What happened
On June 23, 2026, the board of CS Diagnostics Corp. (OTCQB: CSDX) determined that the company's previously issued financial statements for the fiscal years 2022, 2023, 2024, and 2025, along with any interim reports covering those periods, should no longer be relied upon. The decision follows a review of the company's accounting that was prompted by communications with the SEC's Division of Corporation Finance.
The $499.4 million intangible asset
The central problem is an intangible asset valued at approximately $499.4 million that was recorded in connection with a transaction on September 4, 2023. Management now believes that asset was improperly recognized and must be removed from the balance sheet entirely.
The company's preliminary view is that the transaction should have been treated under accounting rules for deals between entities under common control (ASC 805-50), not under a fair value acquisition model. Management is also reviewing whether other accounting standards apply, including those governing research and development costs, goodwill, and fair value measurement.
Removing the asset will require restating financials for one or more reporting periods. The company expects the restatement to materially reduce total assets and stockholders' equity, and it may also affect accumulated deficit, internal control conclusions, and other line items.

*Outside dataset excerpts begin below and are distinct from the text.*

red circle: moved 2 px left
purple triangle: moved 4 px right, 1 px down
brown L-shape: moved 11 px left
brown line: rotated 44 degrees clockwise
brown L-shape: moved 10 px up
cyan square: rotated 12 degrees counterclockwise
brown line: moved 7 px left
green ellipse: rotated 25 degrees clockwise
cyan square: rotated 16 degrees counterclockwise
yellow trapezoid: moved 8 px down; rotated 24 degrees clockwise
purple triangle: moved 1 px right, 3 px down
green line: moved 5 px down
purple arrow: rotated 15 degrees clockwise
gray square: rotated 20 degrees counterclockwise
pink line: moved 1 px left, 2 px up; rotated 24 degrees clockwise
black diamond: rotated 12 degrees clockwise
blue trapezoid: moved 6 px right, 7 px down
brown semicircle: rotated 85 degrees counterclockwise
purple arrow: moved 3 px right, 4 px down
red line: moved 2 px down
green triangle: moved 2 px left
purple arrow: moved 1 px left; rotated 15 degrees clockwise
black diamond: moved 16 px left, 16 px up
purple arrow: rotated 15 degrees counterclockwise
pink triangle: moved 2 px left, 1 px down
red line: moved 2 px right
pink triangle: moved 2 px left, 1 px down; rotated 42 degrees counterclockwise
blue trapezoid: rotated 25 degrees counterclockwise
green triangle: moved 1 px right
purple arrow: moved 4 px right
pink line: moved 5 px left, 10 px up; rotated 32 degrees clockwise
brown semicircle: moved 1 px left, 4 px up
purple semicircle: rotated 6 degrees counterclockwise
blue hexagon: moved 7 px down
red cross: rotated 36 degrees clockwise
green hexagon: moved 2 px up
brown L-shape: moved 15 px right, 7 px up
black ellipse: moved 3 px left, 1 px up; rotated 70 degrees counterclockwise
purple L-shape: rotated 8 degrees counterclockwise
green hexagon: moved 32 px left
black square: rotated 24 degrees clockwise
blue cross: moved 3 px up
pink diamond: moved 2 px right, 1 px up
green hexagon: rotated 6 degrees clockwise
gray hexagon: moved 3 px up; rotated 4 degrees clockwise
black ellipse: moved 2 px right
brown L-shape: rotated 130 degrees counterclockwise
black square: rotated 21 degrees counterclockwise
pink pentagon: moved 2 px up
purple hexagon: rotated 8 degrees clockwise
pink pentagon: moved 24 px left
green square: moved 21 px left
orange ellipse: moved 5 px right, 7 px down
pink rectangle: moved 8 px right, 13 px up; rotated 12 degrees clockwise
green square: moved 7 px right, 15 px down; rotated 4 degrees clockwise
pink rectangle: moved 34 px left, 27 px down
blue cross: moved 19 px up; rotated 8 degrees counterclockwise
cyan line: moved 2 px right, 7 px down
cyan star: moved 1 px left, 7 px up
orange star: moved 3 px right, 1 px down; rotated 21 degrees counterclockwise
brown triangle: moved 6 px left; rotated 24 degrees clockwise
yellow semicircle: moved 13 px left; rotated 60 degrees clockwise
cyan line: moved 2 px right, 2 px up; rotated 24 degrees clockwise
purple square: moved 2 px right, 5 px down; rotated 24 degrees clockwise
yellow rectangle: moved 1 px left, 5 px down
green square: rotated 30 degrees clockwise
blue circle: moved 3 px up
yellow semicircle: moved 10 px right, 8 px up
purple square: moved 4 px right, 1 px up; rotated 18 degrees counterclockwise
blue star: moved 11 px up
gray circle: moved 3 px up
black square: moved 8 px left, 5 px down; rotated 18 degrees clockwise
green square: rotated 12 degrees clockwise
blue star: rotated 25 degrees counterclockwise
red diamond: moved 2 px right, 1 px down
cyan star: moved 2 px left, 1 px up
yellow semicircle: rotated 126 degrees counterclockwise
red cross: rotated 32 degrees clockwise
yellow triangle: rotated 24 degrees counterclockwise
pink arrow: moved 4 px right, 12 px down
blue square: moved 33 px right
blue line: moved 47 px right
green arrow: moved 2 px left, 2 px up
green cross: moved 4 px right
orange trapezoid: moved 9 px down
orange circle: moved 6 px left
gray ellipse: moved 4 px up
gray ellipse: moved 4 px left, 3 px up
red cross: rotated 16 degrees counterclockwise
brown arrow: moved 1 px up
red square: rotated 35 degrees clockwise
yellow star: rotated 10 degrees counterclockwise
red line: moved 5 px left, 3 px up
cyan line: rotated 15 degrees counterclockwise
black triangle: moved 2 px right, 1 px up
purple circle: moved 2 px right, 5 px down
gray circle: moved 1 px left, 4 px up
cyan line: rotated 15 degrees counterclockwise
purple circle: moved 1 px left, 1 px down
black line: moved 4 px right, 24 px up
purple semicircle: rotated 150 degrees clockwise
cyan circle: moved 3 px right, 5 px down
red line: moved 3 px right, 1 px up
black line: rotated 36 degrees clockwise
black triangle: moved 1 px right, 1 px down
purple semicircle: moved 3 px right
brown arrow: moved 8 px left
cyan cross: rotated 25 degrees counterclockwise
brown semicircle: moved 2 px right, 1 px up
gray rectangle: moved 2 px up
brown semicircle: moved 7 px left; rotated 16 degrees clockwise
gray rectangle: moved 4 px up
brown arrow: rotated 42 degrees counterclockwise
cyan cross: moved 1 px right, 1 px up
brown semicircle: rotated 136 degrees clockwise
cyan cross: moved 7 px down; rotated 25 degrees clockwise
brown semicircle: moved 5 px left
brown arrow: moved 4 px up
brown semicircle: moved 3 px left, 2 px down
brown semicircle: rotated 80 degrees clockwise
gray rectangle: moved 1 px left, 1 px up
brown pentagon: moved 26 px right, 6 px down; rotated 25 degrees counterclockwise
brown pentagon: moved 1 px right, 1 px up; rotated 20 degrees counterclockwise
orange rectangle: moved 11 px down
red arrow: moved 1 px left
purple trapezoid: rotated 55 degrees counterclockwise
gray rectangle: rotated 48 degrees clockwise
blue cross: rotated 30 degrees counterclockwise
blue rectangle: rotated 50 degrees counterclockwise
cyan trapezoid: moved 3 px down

Auditor problems add to the mess
The company also disclosed that its former auditor, Olayinka Oyebola & Co., is subject to SEC and related regulatory restrictions. Any audit reports issued by that firm for historical periods can no longer be trusted, and any financial statements that relied on those audits are also unreliable.
CS Diagnostics has since hired Shah Teelani & Associates, a Dubai-based PCAOB-registered firm, as its new independent auditor. Shah Teelani will re-audit the affected periods and audit the fiscal year ended December 31, 2025. The company also retained KBF Advisory LLC as a technical accounting advisor to help sort through the accounting treatment of the intangible asset.
What comes next
The company says it has started a comprehensive review of its internal controls over financial reporting to find and fix the weaknesses that allowed the misstatement. It also committed to holding an annual shareholder meeting as soon as possible, where management plans to give a detailed update on the restatement process.
CS Diagnostics has not provided a firm timeline for completing the restated filings but said it intends to file them, along with its overdue 2025 annual report, as quickly as it can.
Why this matters for investors
A non-reliance determination covering four fiscal years is a serious red flag. It means every financial number the company has reported since 2022 is now in question. The removal of a $499.4 million asset from a company with a market capitalization of roughly $28 million will dramatically reshape the balance sheet. Investors should expect reported net worth to drop sharply once restated figures are published.
The company's stock trades on the OTCQB venture market, and it has already delayed its quarterly report for the period ended March 31, 2026. Until restated financials are filed, investors are operating without reliable baseline numbers.